▶ Tasks to perform
**A)** Answer each question from the passage on Dr Craig's arguments, one answer per line, marked (i), (ii), (iii).
(i) Which terms does Dr Craig prefer to use instead of 'supernatural'?
(ii) According to the passage, what does Dr Craig's seventh argument claim?
(iii) How many pages long is the book that N T Wright wrote?
**B)** Duplicate a portion of the passage on Dr Craig's arguments, starting with the words "I’ve decided to" and ending after "capacity for self-deception.".

▶ Document passage

=== Section Start ===

Ah am the greatest – Ah whopped those guys in the temple, and they’s tried-a whop me, but ah ain’t-a whopped, coz you see ah’s as white as a white-man, an ah am so purty, lookit me, ah am the greatest…

I’ve decided to run the last two of Dr Craig’s arguments together, as they’re by far the weakest – which is saying something. In fact, his eighth or last ‘argument’ isn’t really an argument at all, as he more or less admits, as it constitutes anecdotal claims for a personal relationship with a supernatural being. I note, by the way, that Dr Craig eschews the use of the term ‘supernatural’, instead preferring ‘non-material’, or ‘transcendent’, but they’re essentially synonymous terms for beings for which there is no material evidence. As for these personal relationships, I have nothing to say about them, except that I find them unpersuasive, and easily explicable in psychological terms. I don’t doubt the sincerity of people who believe they have a relationship with a god, but we should all know by now about the enormous human capacity for self-deception.

Dr Craig’s seventh argument, which he apparently sets much store by, is really the one that I find the most completely beyond redemption, to use a religious term. This is the claim, of course, that there is overwhelming evidence that Jesus came to life after he died. And he supports his claim solely with fallacious ‘arguments from authority’, in his case numerous authorities. Every historian worthy of the name, according to him, is in substantial agreement that Jesus had a a godly authority, and that he rose from the dead. The highly respected scholar N T Wright wrote an 800 page book in which he concluded that Jesus’s resurrection was as empirically established as the existence of Caesar Augustus, etc etc.

=== Section End ===

Records taken from a dataset
=== Section Start ===

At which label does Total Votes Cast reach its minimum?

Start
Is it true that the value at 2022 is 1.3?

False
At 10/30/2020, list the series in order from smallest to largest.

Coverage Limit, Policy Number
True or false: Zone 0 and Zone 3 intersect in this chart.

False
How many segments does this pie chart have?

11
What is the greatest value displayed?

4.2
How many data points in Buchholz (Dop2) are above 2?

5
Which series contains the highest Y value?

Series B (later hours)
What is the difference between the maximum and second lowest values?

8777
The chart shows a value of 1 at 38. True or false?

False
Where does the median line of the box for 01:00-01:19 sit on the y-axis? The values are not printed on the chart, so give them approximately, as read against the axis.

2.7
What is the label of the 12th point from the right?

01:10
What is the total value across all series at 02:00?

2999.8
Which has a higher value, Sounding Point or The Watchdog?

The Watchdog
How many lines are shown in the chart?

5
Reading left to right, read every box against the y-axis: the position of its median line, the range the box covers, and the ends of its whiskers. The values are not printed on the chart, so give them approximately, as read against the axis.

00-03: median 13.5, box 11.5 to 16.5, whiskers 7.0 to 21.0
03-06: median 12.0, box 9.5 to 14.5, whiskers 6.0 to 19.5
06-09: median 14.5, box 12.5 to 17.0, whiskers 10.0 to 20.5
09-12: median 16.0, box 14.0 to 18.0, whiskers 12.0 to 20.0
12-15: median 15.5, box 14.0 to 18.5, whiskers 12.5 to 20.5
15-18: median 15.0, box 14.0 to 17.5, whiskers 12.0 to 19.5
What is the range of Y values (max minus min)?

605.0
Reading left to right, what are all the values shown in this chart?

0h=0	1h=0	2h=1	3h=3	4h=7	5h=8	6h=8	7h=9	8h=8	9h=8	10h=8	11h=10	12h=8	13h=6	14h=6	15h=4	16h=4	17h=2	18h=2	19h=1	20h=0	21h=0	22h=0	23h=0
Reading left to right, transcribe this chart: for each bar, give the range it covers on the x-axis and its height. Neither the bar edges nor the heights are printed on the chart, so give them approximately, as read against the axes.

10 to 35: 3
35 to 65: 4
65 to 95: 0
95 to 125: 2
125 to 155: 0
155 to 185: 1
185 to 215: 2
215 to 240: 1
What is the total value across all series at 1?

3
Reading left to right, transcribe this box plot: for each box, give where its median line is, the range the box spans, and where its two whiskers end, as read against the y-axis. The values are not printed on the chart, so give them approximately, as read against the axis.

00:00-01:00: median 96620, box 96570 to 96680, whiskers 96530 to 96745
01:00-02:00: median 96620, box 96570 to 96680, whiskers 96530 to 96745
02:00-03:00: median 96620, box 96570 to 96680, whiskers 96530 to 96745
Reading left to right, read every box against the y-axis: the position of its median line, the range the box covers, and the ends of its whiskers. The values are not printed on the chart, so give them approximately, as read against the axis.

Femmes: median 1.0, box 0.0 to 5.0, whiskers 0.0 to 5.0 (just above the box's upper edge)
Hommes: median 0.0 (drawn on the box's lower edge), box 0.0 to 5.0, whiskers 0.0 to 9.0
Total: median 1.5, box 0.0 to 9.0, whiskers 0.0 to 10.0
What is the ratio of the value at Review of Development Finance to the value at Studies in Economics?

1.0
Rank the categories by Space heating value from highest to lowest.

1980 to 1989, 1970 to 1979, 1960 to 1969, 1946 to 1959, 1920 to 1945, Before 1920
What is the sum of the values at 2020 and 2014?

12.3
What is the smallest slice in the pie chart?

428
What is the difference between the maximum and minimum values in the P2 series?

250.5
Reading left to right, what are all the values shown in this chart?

=== Section End ===

▶ Expected results
**A)**
(i) 'Non-material' or 'transcendent'.
(ii) That there is overwhelming evidence that Jesus came to life after he died.
(iii) 800 pages.

**B)**
I’ve decided to run the last two of Dr Craig’s arguments together, as they’re by far the weakest – which is saying something. In fact, his eighth or last ‘argument’ isn’t really an argument at all, as he more or less admits, as it constitutes anecdotal claims for a personal relationship with a supernatural being. I note, by the way, that Dr Craig eschews the use of the term ‘supernatural’, instead preferring ‘non-material’, or ‘transcendent’, but they’re essentially synonymous terms for beings for which there is no material evidence. As for these personal relationships, I have nothing to say about them, except that I find them unpersuasive, and easily explicable in psychological terms. I don’t doubt the sincerity of people who believe they have a relationship with a god, but we should all know by now about the enormous human capacity for self-deception.